Twenty years ago today, I landed in the UK for the first time. I was on a working holiday visa and my plans were simple: work, travel, train as a midwife, get some experience then go home. I expected to stay maybe 3 years, 5 years tops. I had dreams.
I was a nurse who wanted to work at one of the legendary London hospitals: St Bartholomew's, Guy's or St Thomas' ("Bart's", Guy's or "Tommy's"), before increasing my skills and qualifying as a midwife. British midwifery training was sold to us as being the best in the world, a step up from the training I would have had in Australia. Unlike in Oz and the US, pregnancy and childbirth are almost entirely midwife-managed events in Britain. During a normal pregnancy and delivery, the mother never encounters an obstetrician. Since my ultimate plan was to go work in a remote hospital in the Bush, I needed the best skills possible. I wanted to study midwifery at Tommy's or at Queen Charlotte's (Charlie's). I'd tried applying from Australia, but all the hospitals wanted you to be in the UK first - they wouldn't even schedule an interview - so here I was.

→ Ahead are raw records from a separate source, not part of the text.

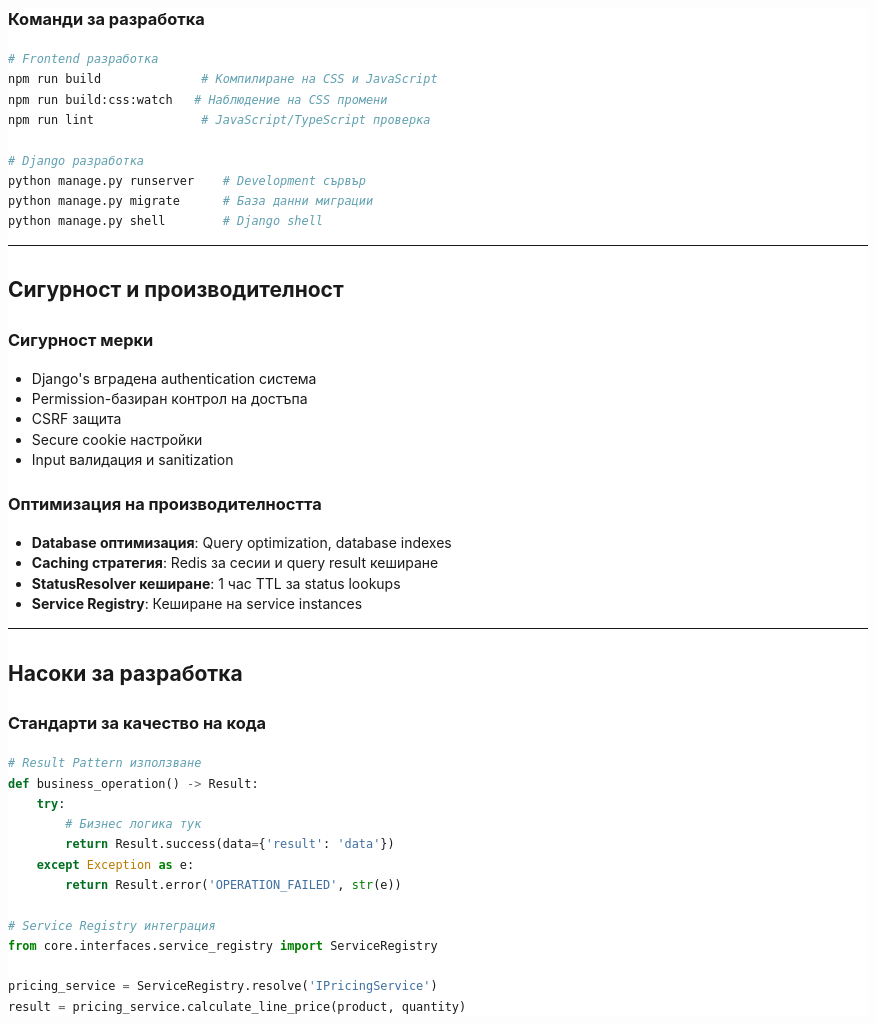 ### **Команди за разработка**

```bash
# Frontend разработка
npm run build              # Компилиране на CSS и JavaScript
npm run build:css:watch   # Наблюдение на CSS промени
npm run lint               # JavaScript/TypeScript проверка

# Django разработка
python manage.py runserver    # Development сървър
python manage.py migrate      # База данни миграции
python manage.py shell        # Django shell
```

---

## Сигурност и производителност

### **Сигурност мерки**
- Django's вградена authentication система
- Permission-базиран контрол на достъпа
- CSRF защита
- Secure cookie настройки
- Input валидация и sanitization

### **Оптимизация на производителността**
- **Database оптимизация**: Query optimization, database indexes
- **Caching стратегия**: Redis за сесии и query result кеширане
- **StatusResolver кеширане**: 1 час TTL за status lookups
- **Service Registry**: Кеширане на service instances

---

## Насоки за разработка

### **Стандарти за качество на кода**

```python
# Result Pattern използване
def business_operation() -> Result:
    try:
        # Бизнес логика тук
        return Result.success(data={'result': 'data'})
    except Exception as e:
        return Result.error('OPERATION_FAILED', str(e))

# Service Registry интеграция
from core.interfaces.service_registry import ServiceRegistry

pricing_service = ServiceRegistry.resolve('IPricingService')
result = pricing_service.calculate_line_price(product, quantity)
```

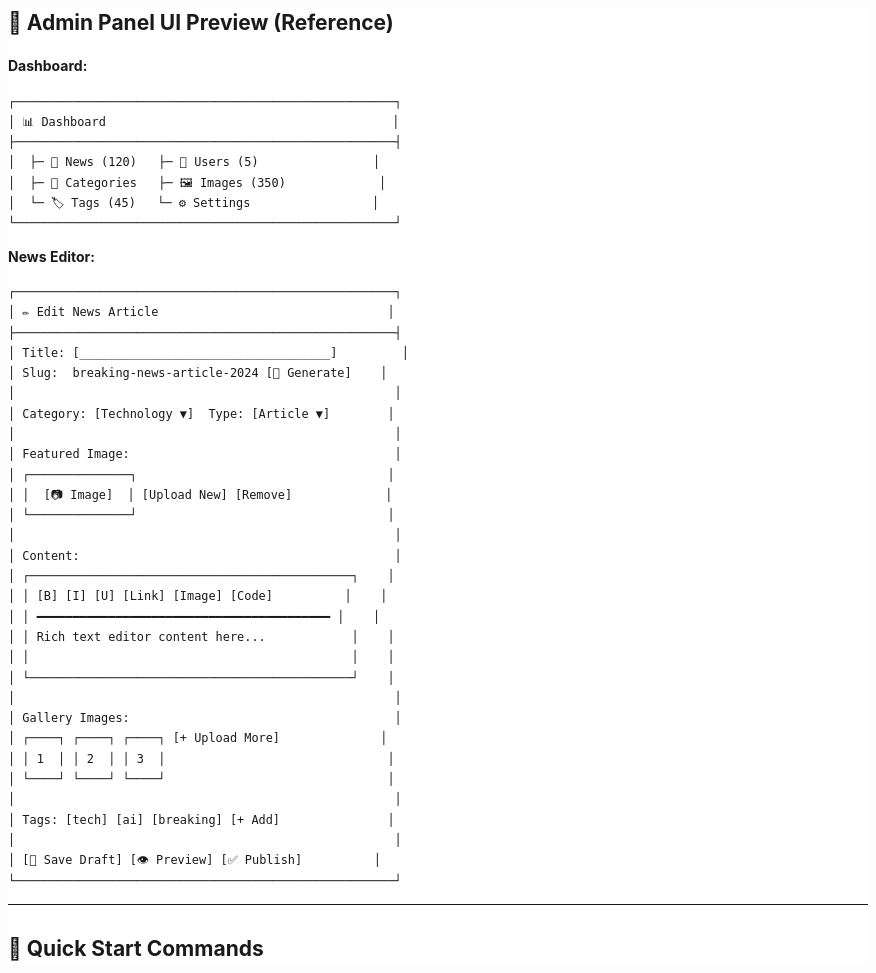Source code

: 
## 🎨 Admin Panel UI Preview (Reference)

**Dashboard:**
```
┌─────────────────────────────────────────────────────┐
│ 📊 Dashboard                                        │
├─────────────────────────────────────────────────────┤
│  ├─ 📰 News (120)   ├─ 👥 Users (5)                │
│  ├─ 📁 Categories   ├─ 🖼️ Images (350)             │
│  └─ 🏷️ Tags (45)   └─ ⚙️ Settings                 │
└─────────────────────────────────────────────────────┘
```

**News Editor:**
```
┌─────────────────────────────────────────────────────┐
│ ✏️ Edit News Article                                │
├─────────────────────────────────────────────────────┤
│ Title: [___________________________________]         │
│ Slug:  breaking-news-article-2024 [🔄 Generate]    │
│                                                     │
│ Category: [Technology ▼]  Type: [Article ▼]        │
│                                                     │
│ Featured Image:                                     │
│ ┌──────────────┐                                   │
│ │  [📷 Image]  │ [Upload New] [Remove]             │
│ └──────────────┘                                   │
│                                                     │
│ Content:                                            │
│ ┌─────────────────────────────────────────────┐    │
│ │ [B] [I] [U] [Link] [Image] [Code]          │    │
│ │ ━━━━━━━━━━━━━━━━━━━━━━━━━━━━━━━━━━━━━━━━━ │    │
│ │ Rich text editor content here...            │    │
│ │                                             │    │
│ └─────────────────────────────────────────────┘    │
│                                                     │
│ Gallery Images:                                     │
│ ┌────┐ ┌────┐ ┌────┐ [+ Upload More]              │
│ │ 1  │ │ 2  │ │ 3  │                               │
│ └────┘ └────┘ └────┘                               │
│                                                     │
│ Tags: [tech] [ai] [breaking] [+ Add]               │
│                                                     │
│ [💾 Save Draft] [👁️ Preview] [✅ Publish]          │
└─────────────────────────────────────────────────────┘
```

---

## 🚀 Quick Start Commands
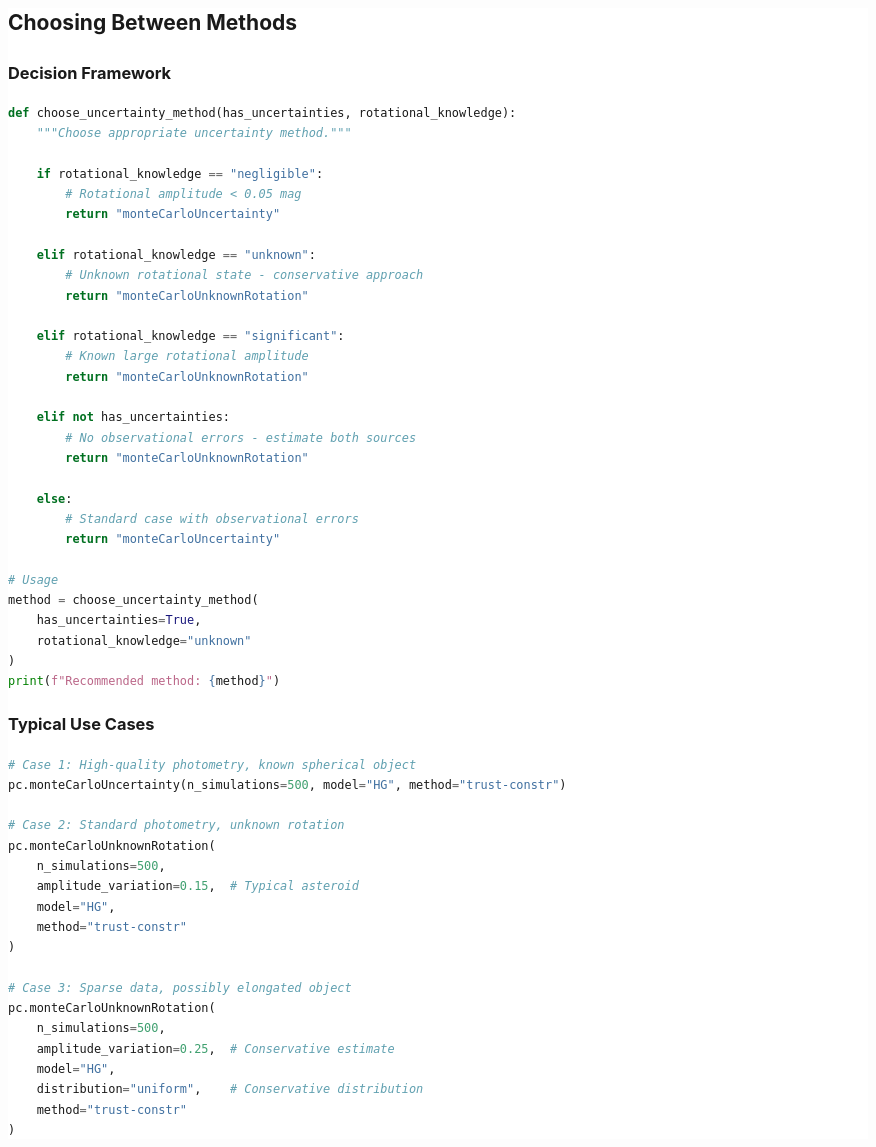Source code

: ## Choosing Between Methods

### Decision Framework

```python
def choose_uncertainty_method(has_uncertainties, rotational_knowledge):
    """Choose appropriate uncertainty method."""

    if rotational_knowledge == "negligible":
        # Rotational amplitude < 0.05 mag
        return "monteCarloUncertainty"

    elif rotational_knowledge == "unknown":
        # Unknown rotational state - conservative approach
        return "monteCarloUnknownRotation"

    elif rotational_knowledge == "significant":
        # Known large rotational amplitude
        return "monteCarloUnknownRotation"

    elif not has_uncertainties:
        # No observational errors - estimate both sources
        return "monteCarloUnknownRotation"

    else:
        # Standard case with observational errors
        return "monteCarloUncertainty"

# Usage
method = choose_uncertainty_method(
    has_uncertainties=True,
    rotational_knowledge="unknown"
)
print(f"Recommended method: {method}")
```

### Typical Use Cases

```python
# Case 1: High-quality photometry, known spherical object
pc.monteCarloUncertainty(n_simulations=500, model="HG", method="trust-constr")

# Case 2: Standard photometry, unknown rotation
pc.monteCarloUnknownRotation(
    n_simulations=500,
    amplitude_variation=0.15,  # Typical asteroid
    model="HG",
    method="trust-constr"
)

# Case 3: Sparse data, possibly elongated object
pc.monteCarloUnknownRotation(
    n_simulations=500,
    amplitude_variation=0.25,  # Conservative estimate
    model="HG",
    distribution="uniform",    # Conservative distribution
    method="trust-constr"
)
```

The midwifery dream collapsed with the nursing dream. Within a year of arriving, a bad job at a certain south London hospital killed my confidence and removed me of the desire to ever nurse again. I ended up as a secretary until the firm I worked for trained me as an accountant.
I'm not sure what I expected when I got here. I certainly wasn't prepared for what I found: a country where the cost of living was double what it was in Australia, even before you factored in the exchange rate (if a loaf of bread was $1 in Australia, it was £2 here); a job that barely paid a living wage and certainly paid less to a qualified nurse than what I'd earned as a first year student nurse; a banking system 50 years behind ours (Aussies could walk into the London branch of
Westpac and check the balance of their accounts in Australia
, move money around, make withdrawals, all within a few clicks on the computer; I couldn't withdraw money from a different branch of
Barclays without them phoning my branch to check my balance! And then charging me £10 for the privilege). The $1,000 I'd brought over in traveller's cheques vanished in the blink of an eye. I was instantaneously broke.
Looking back, I wonder if I was naive. I was certainly a romantic fool. If I could take a husband back home with me to Australia, so much the better. Posh Englishmen had a certain cache - blame
Brideshead Revisited - and my mum would have loved it if I'd married a Jewish doctor. Add to that the fact that life had yet to cure me of the reactive response: the deeply embedded one that says you have to date someone just because they fancy you, because it's better to have
someone than
no-one in your life even if they treat you like dirt. (Pretty, popular teenage girls recover from that one early.) I tried not to believe I was capable of such a thing, but it is how I ended up dating Dumbo (also, I think I was blinded by his Oxford MA). I was such an
idiot!
Even the travel dream didn't come off. I'd flown into the UK after spending 5 days sightseeing in Copenhagen. Apart from a weekend in Paris with some girlfriends to attend a
Eurythmics concert, I didn't leave the country again until I flew home for my mum's funeral. I didn't see that much of Britain, either. Dumbo's idea of a holiday was the Conservative Party Conference each year (which I inevitably paid for) and I couldn't afford to go off on my own.
Gradually, painfully I grew up. I'd have sworn, 20 years ago, that I was an adult, but in reality I wasn't. I was a
fledgling, just emerging into independence. It wasn't until I chose to walk towards the light at the end of the tunnel of my relationship with Dumbo that I think I came into myself. The life I'd settled for wasn't the life I wanted. It forced me to give up so much of the essential me: my love of travel; my crafts; my music. Oh, how I mourned the music - I didn't sing for 15 years and Dumbo's idea of music omitted everything between Bach and Blue Oyster Cult, so I didn't listen to classical, rock or pop music either during the years we were together. I even gave up knitting.
One hot summer's day in 1998 I decided enough was enough. My world had crashed down around me and I saw what my life was really like. That was the day I decided to divorce Dumbo. Slowly, gradually I began to reclaim myself and build the life that I wanted.
I think I'm lucky now. All the essential bits of me are back: I knit. I sing. I've built a new career. I've met and married the love of my life. We travel, go to concerts, listen to music as diverse as
Nickelback and Mozart. He shares my dreams and I share his.
I wonder what the next 20 years will bring.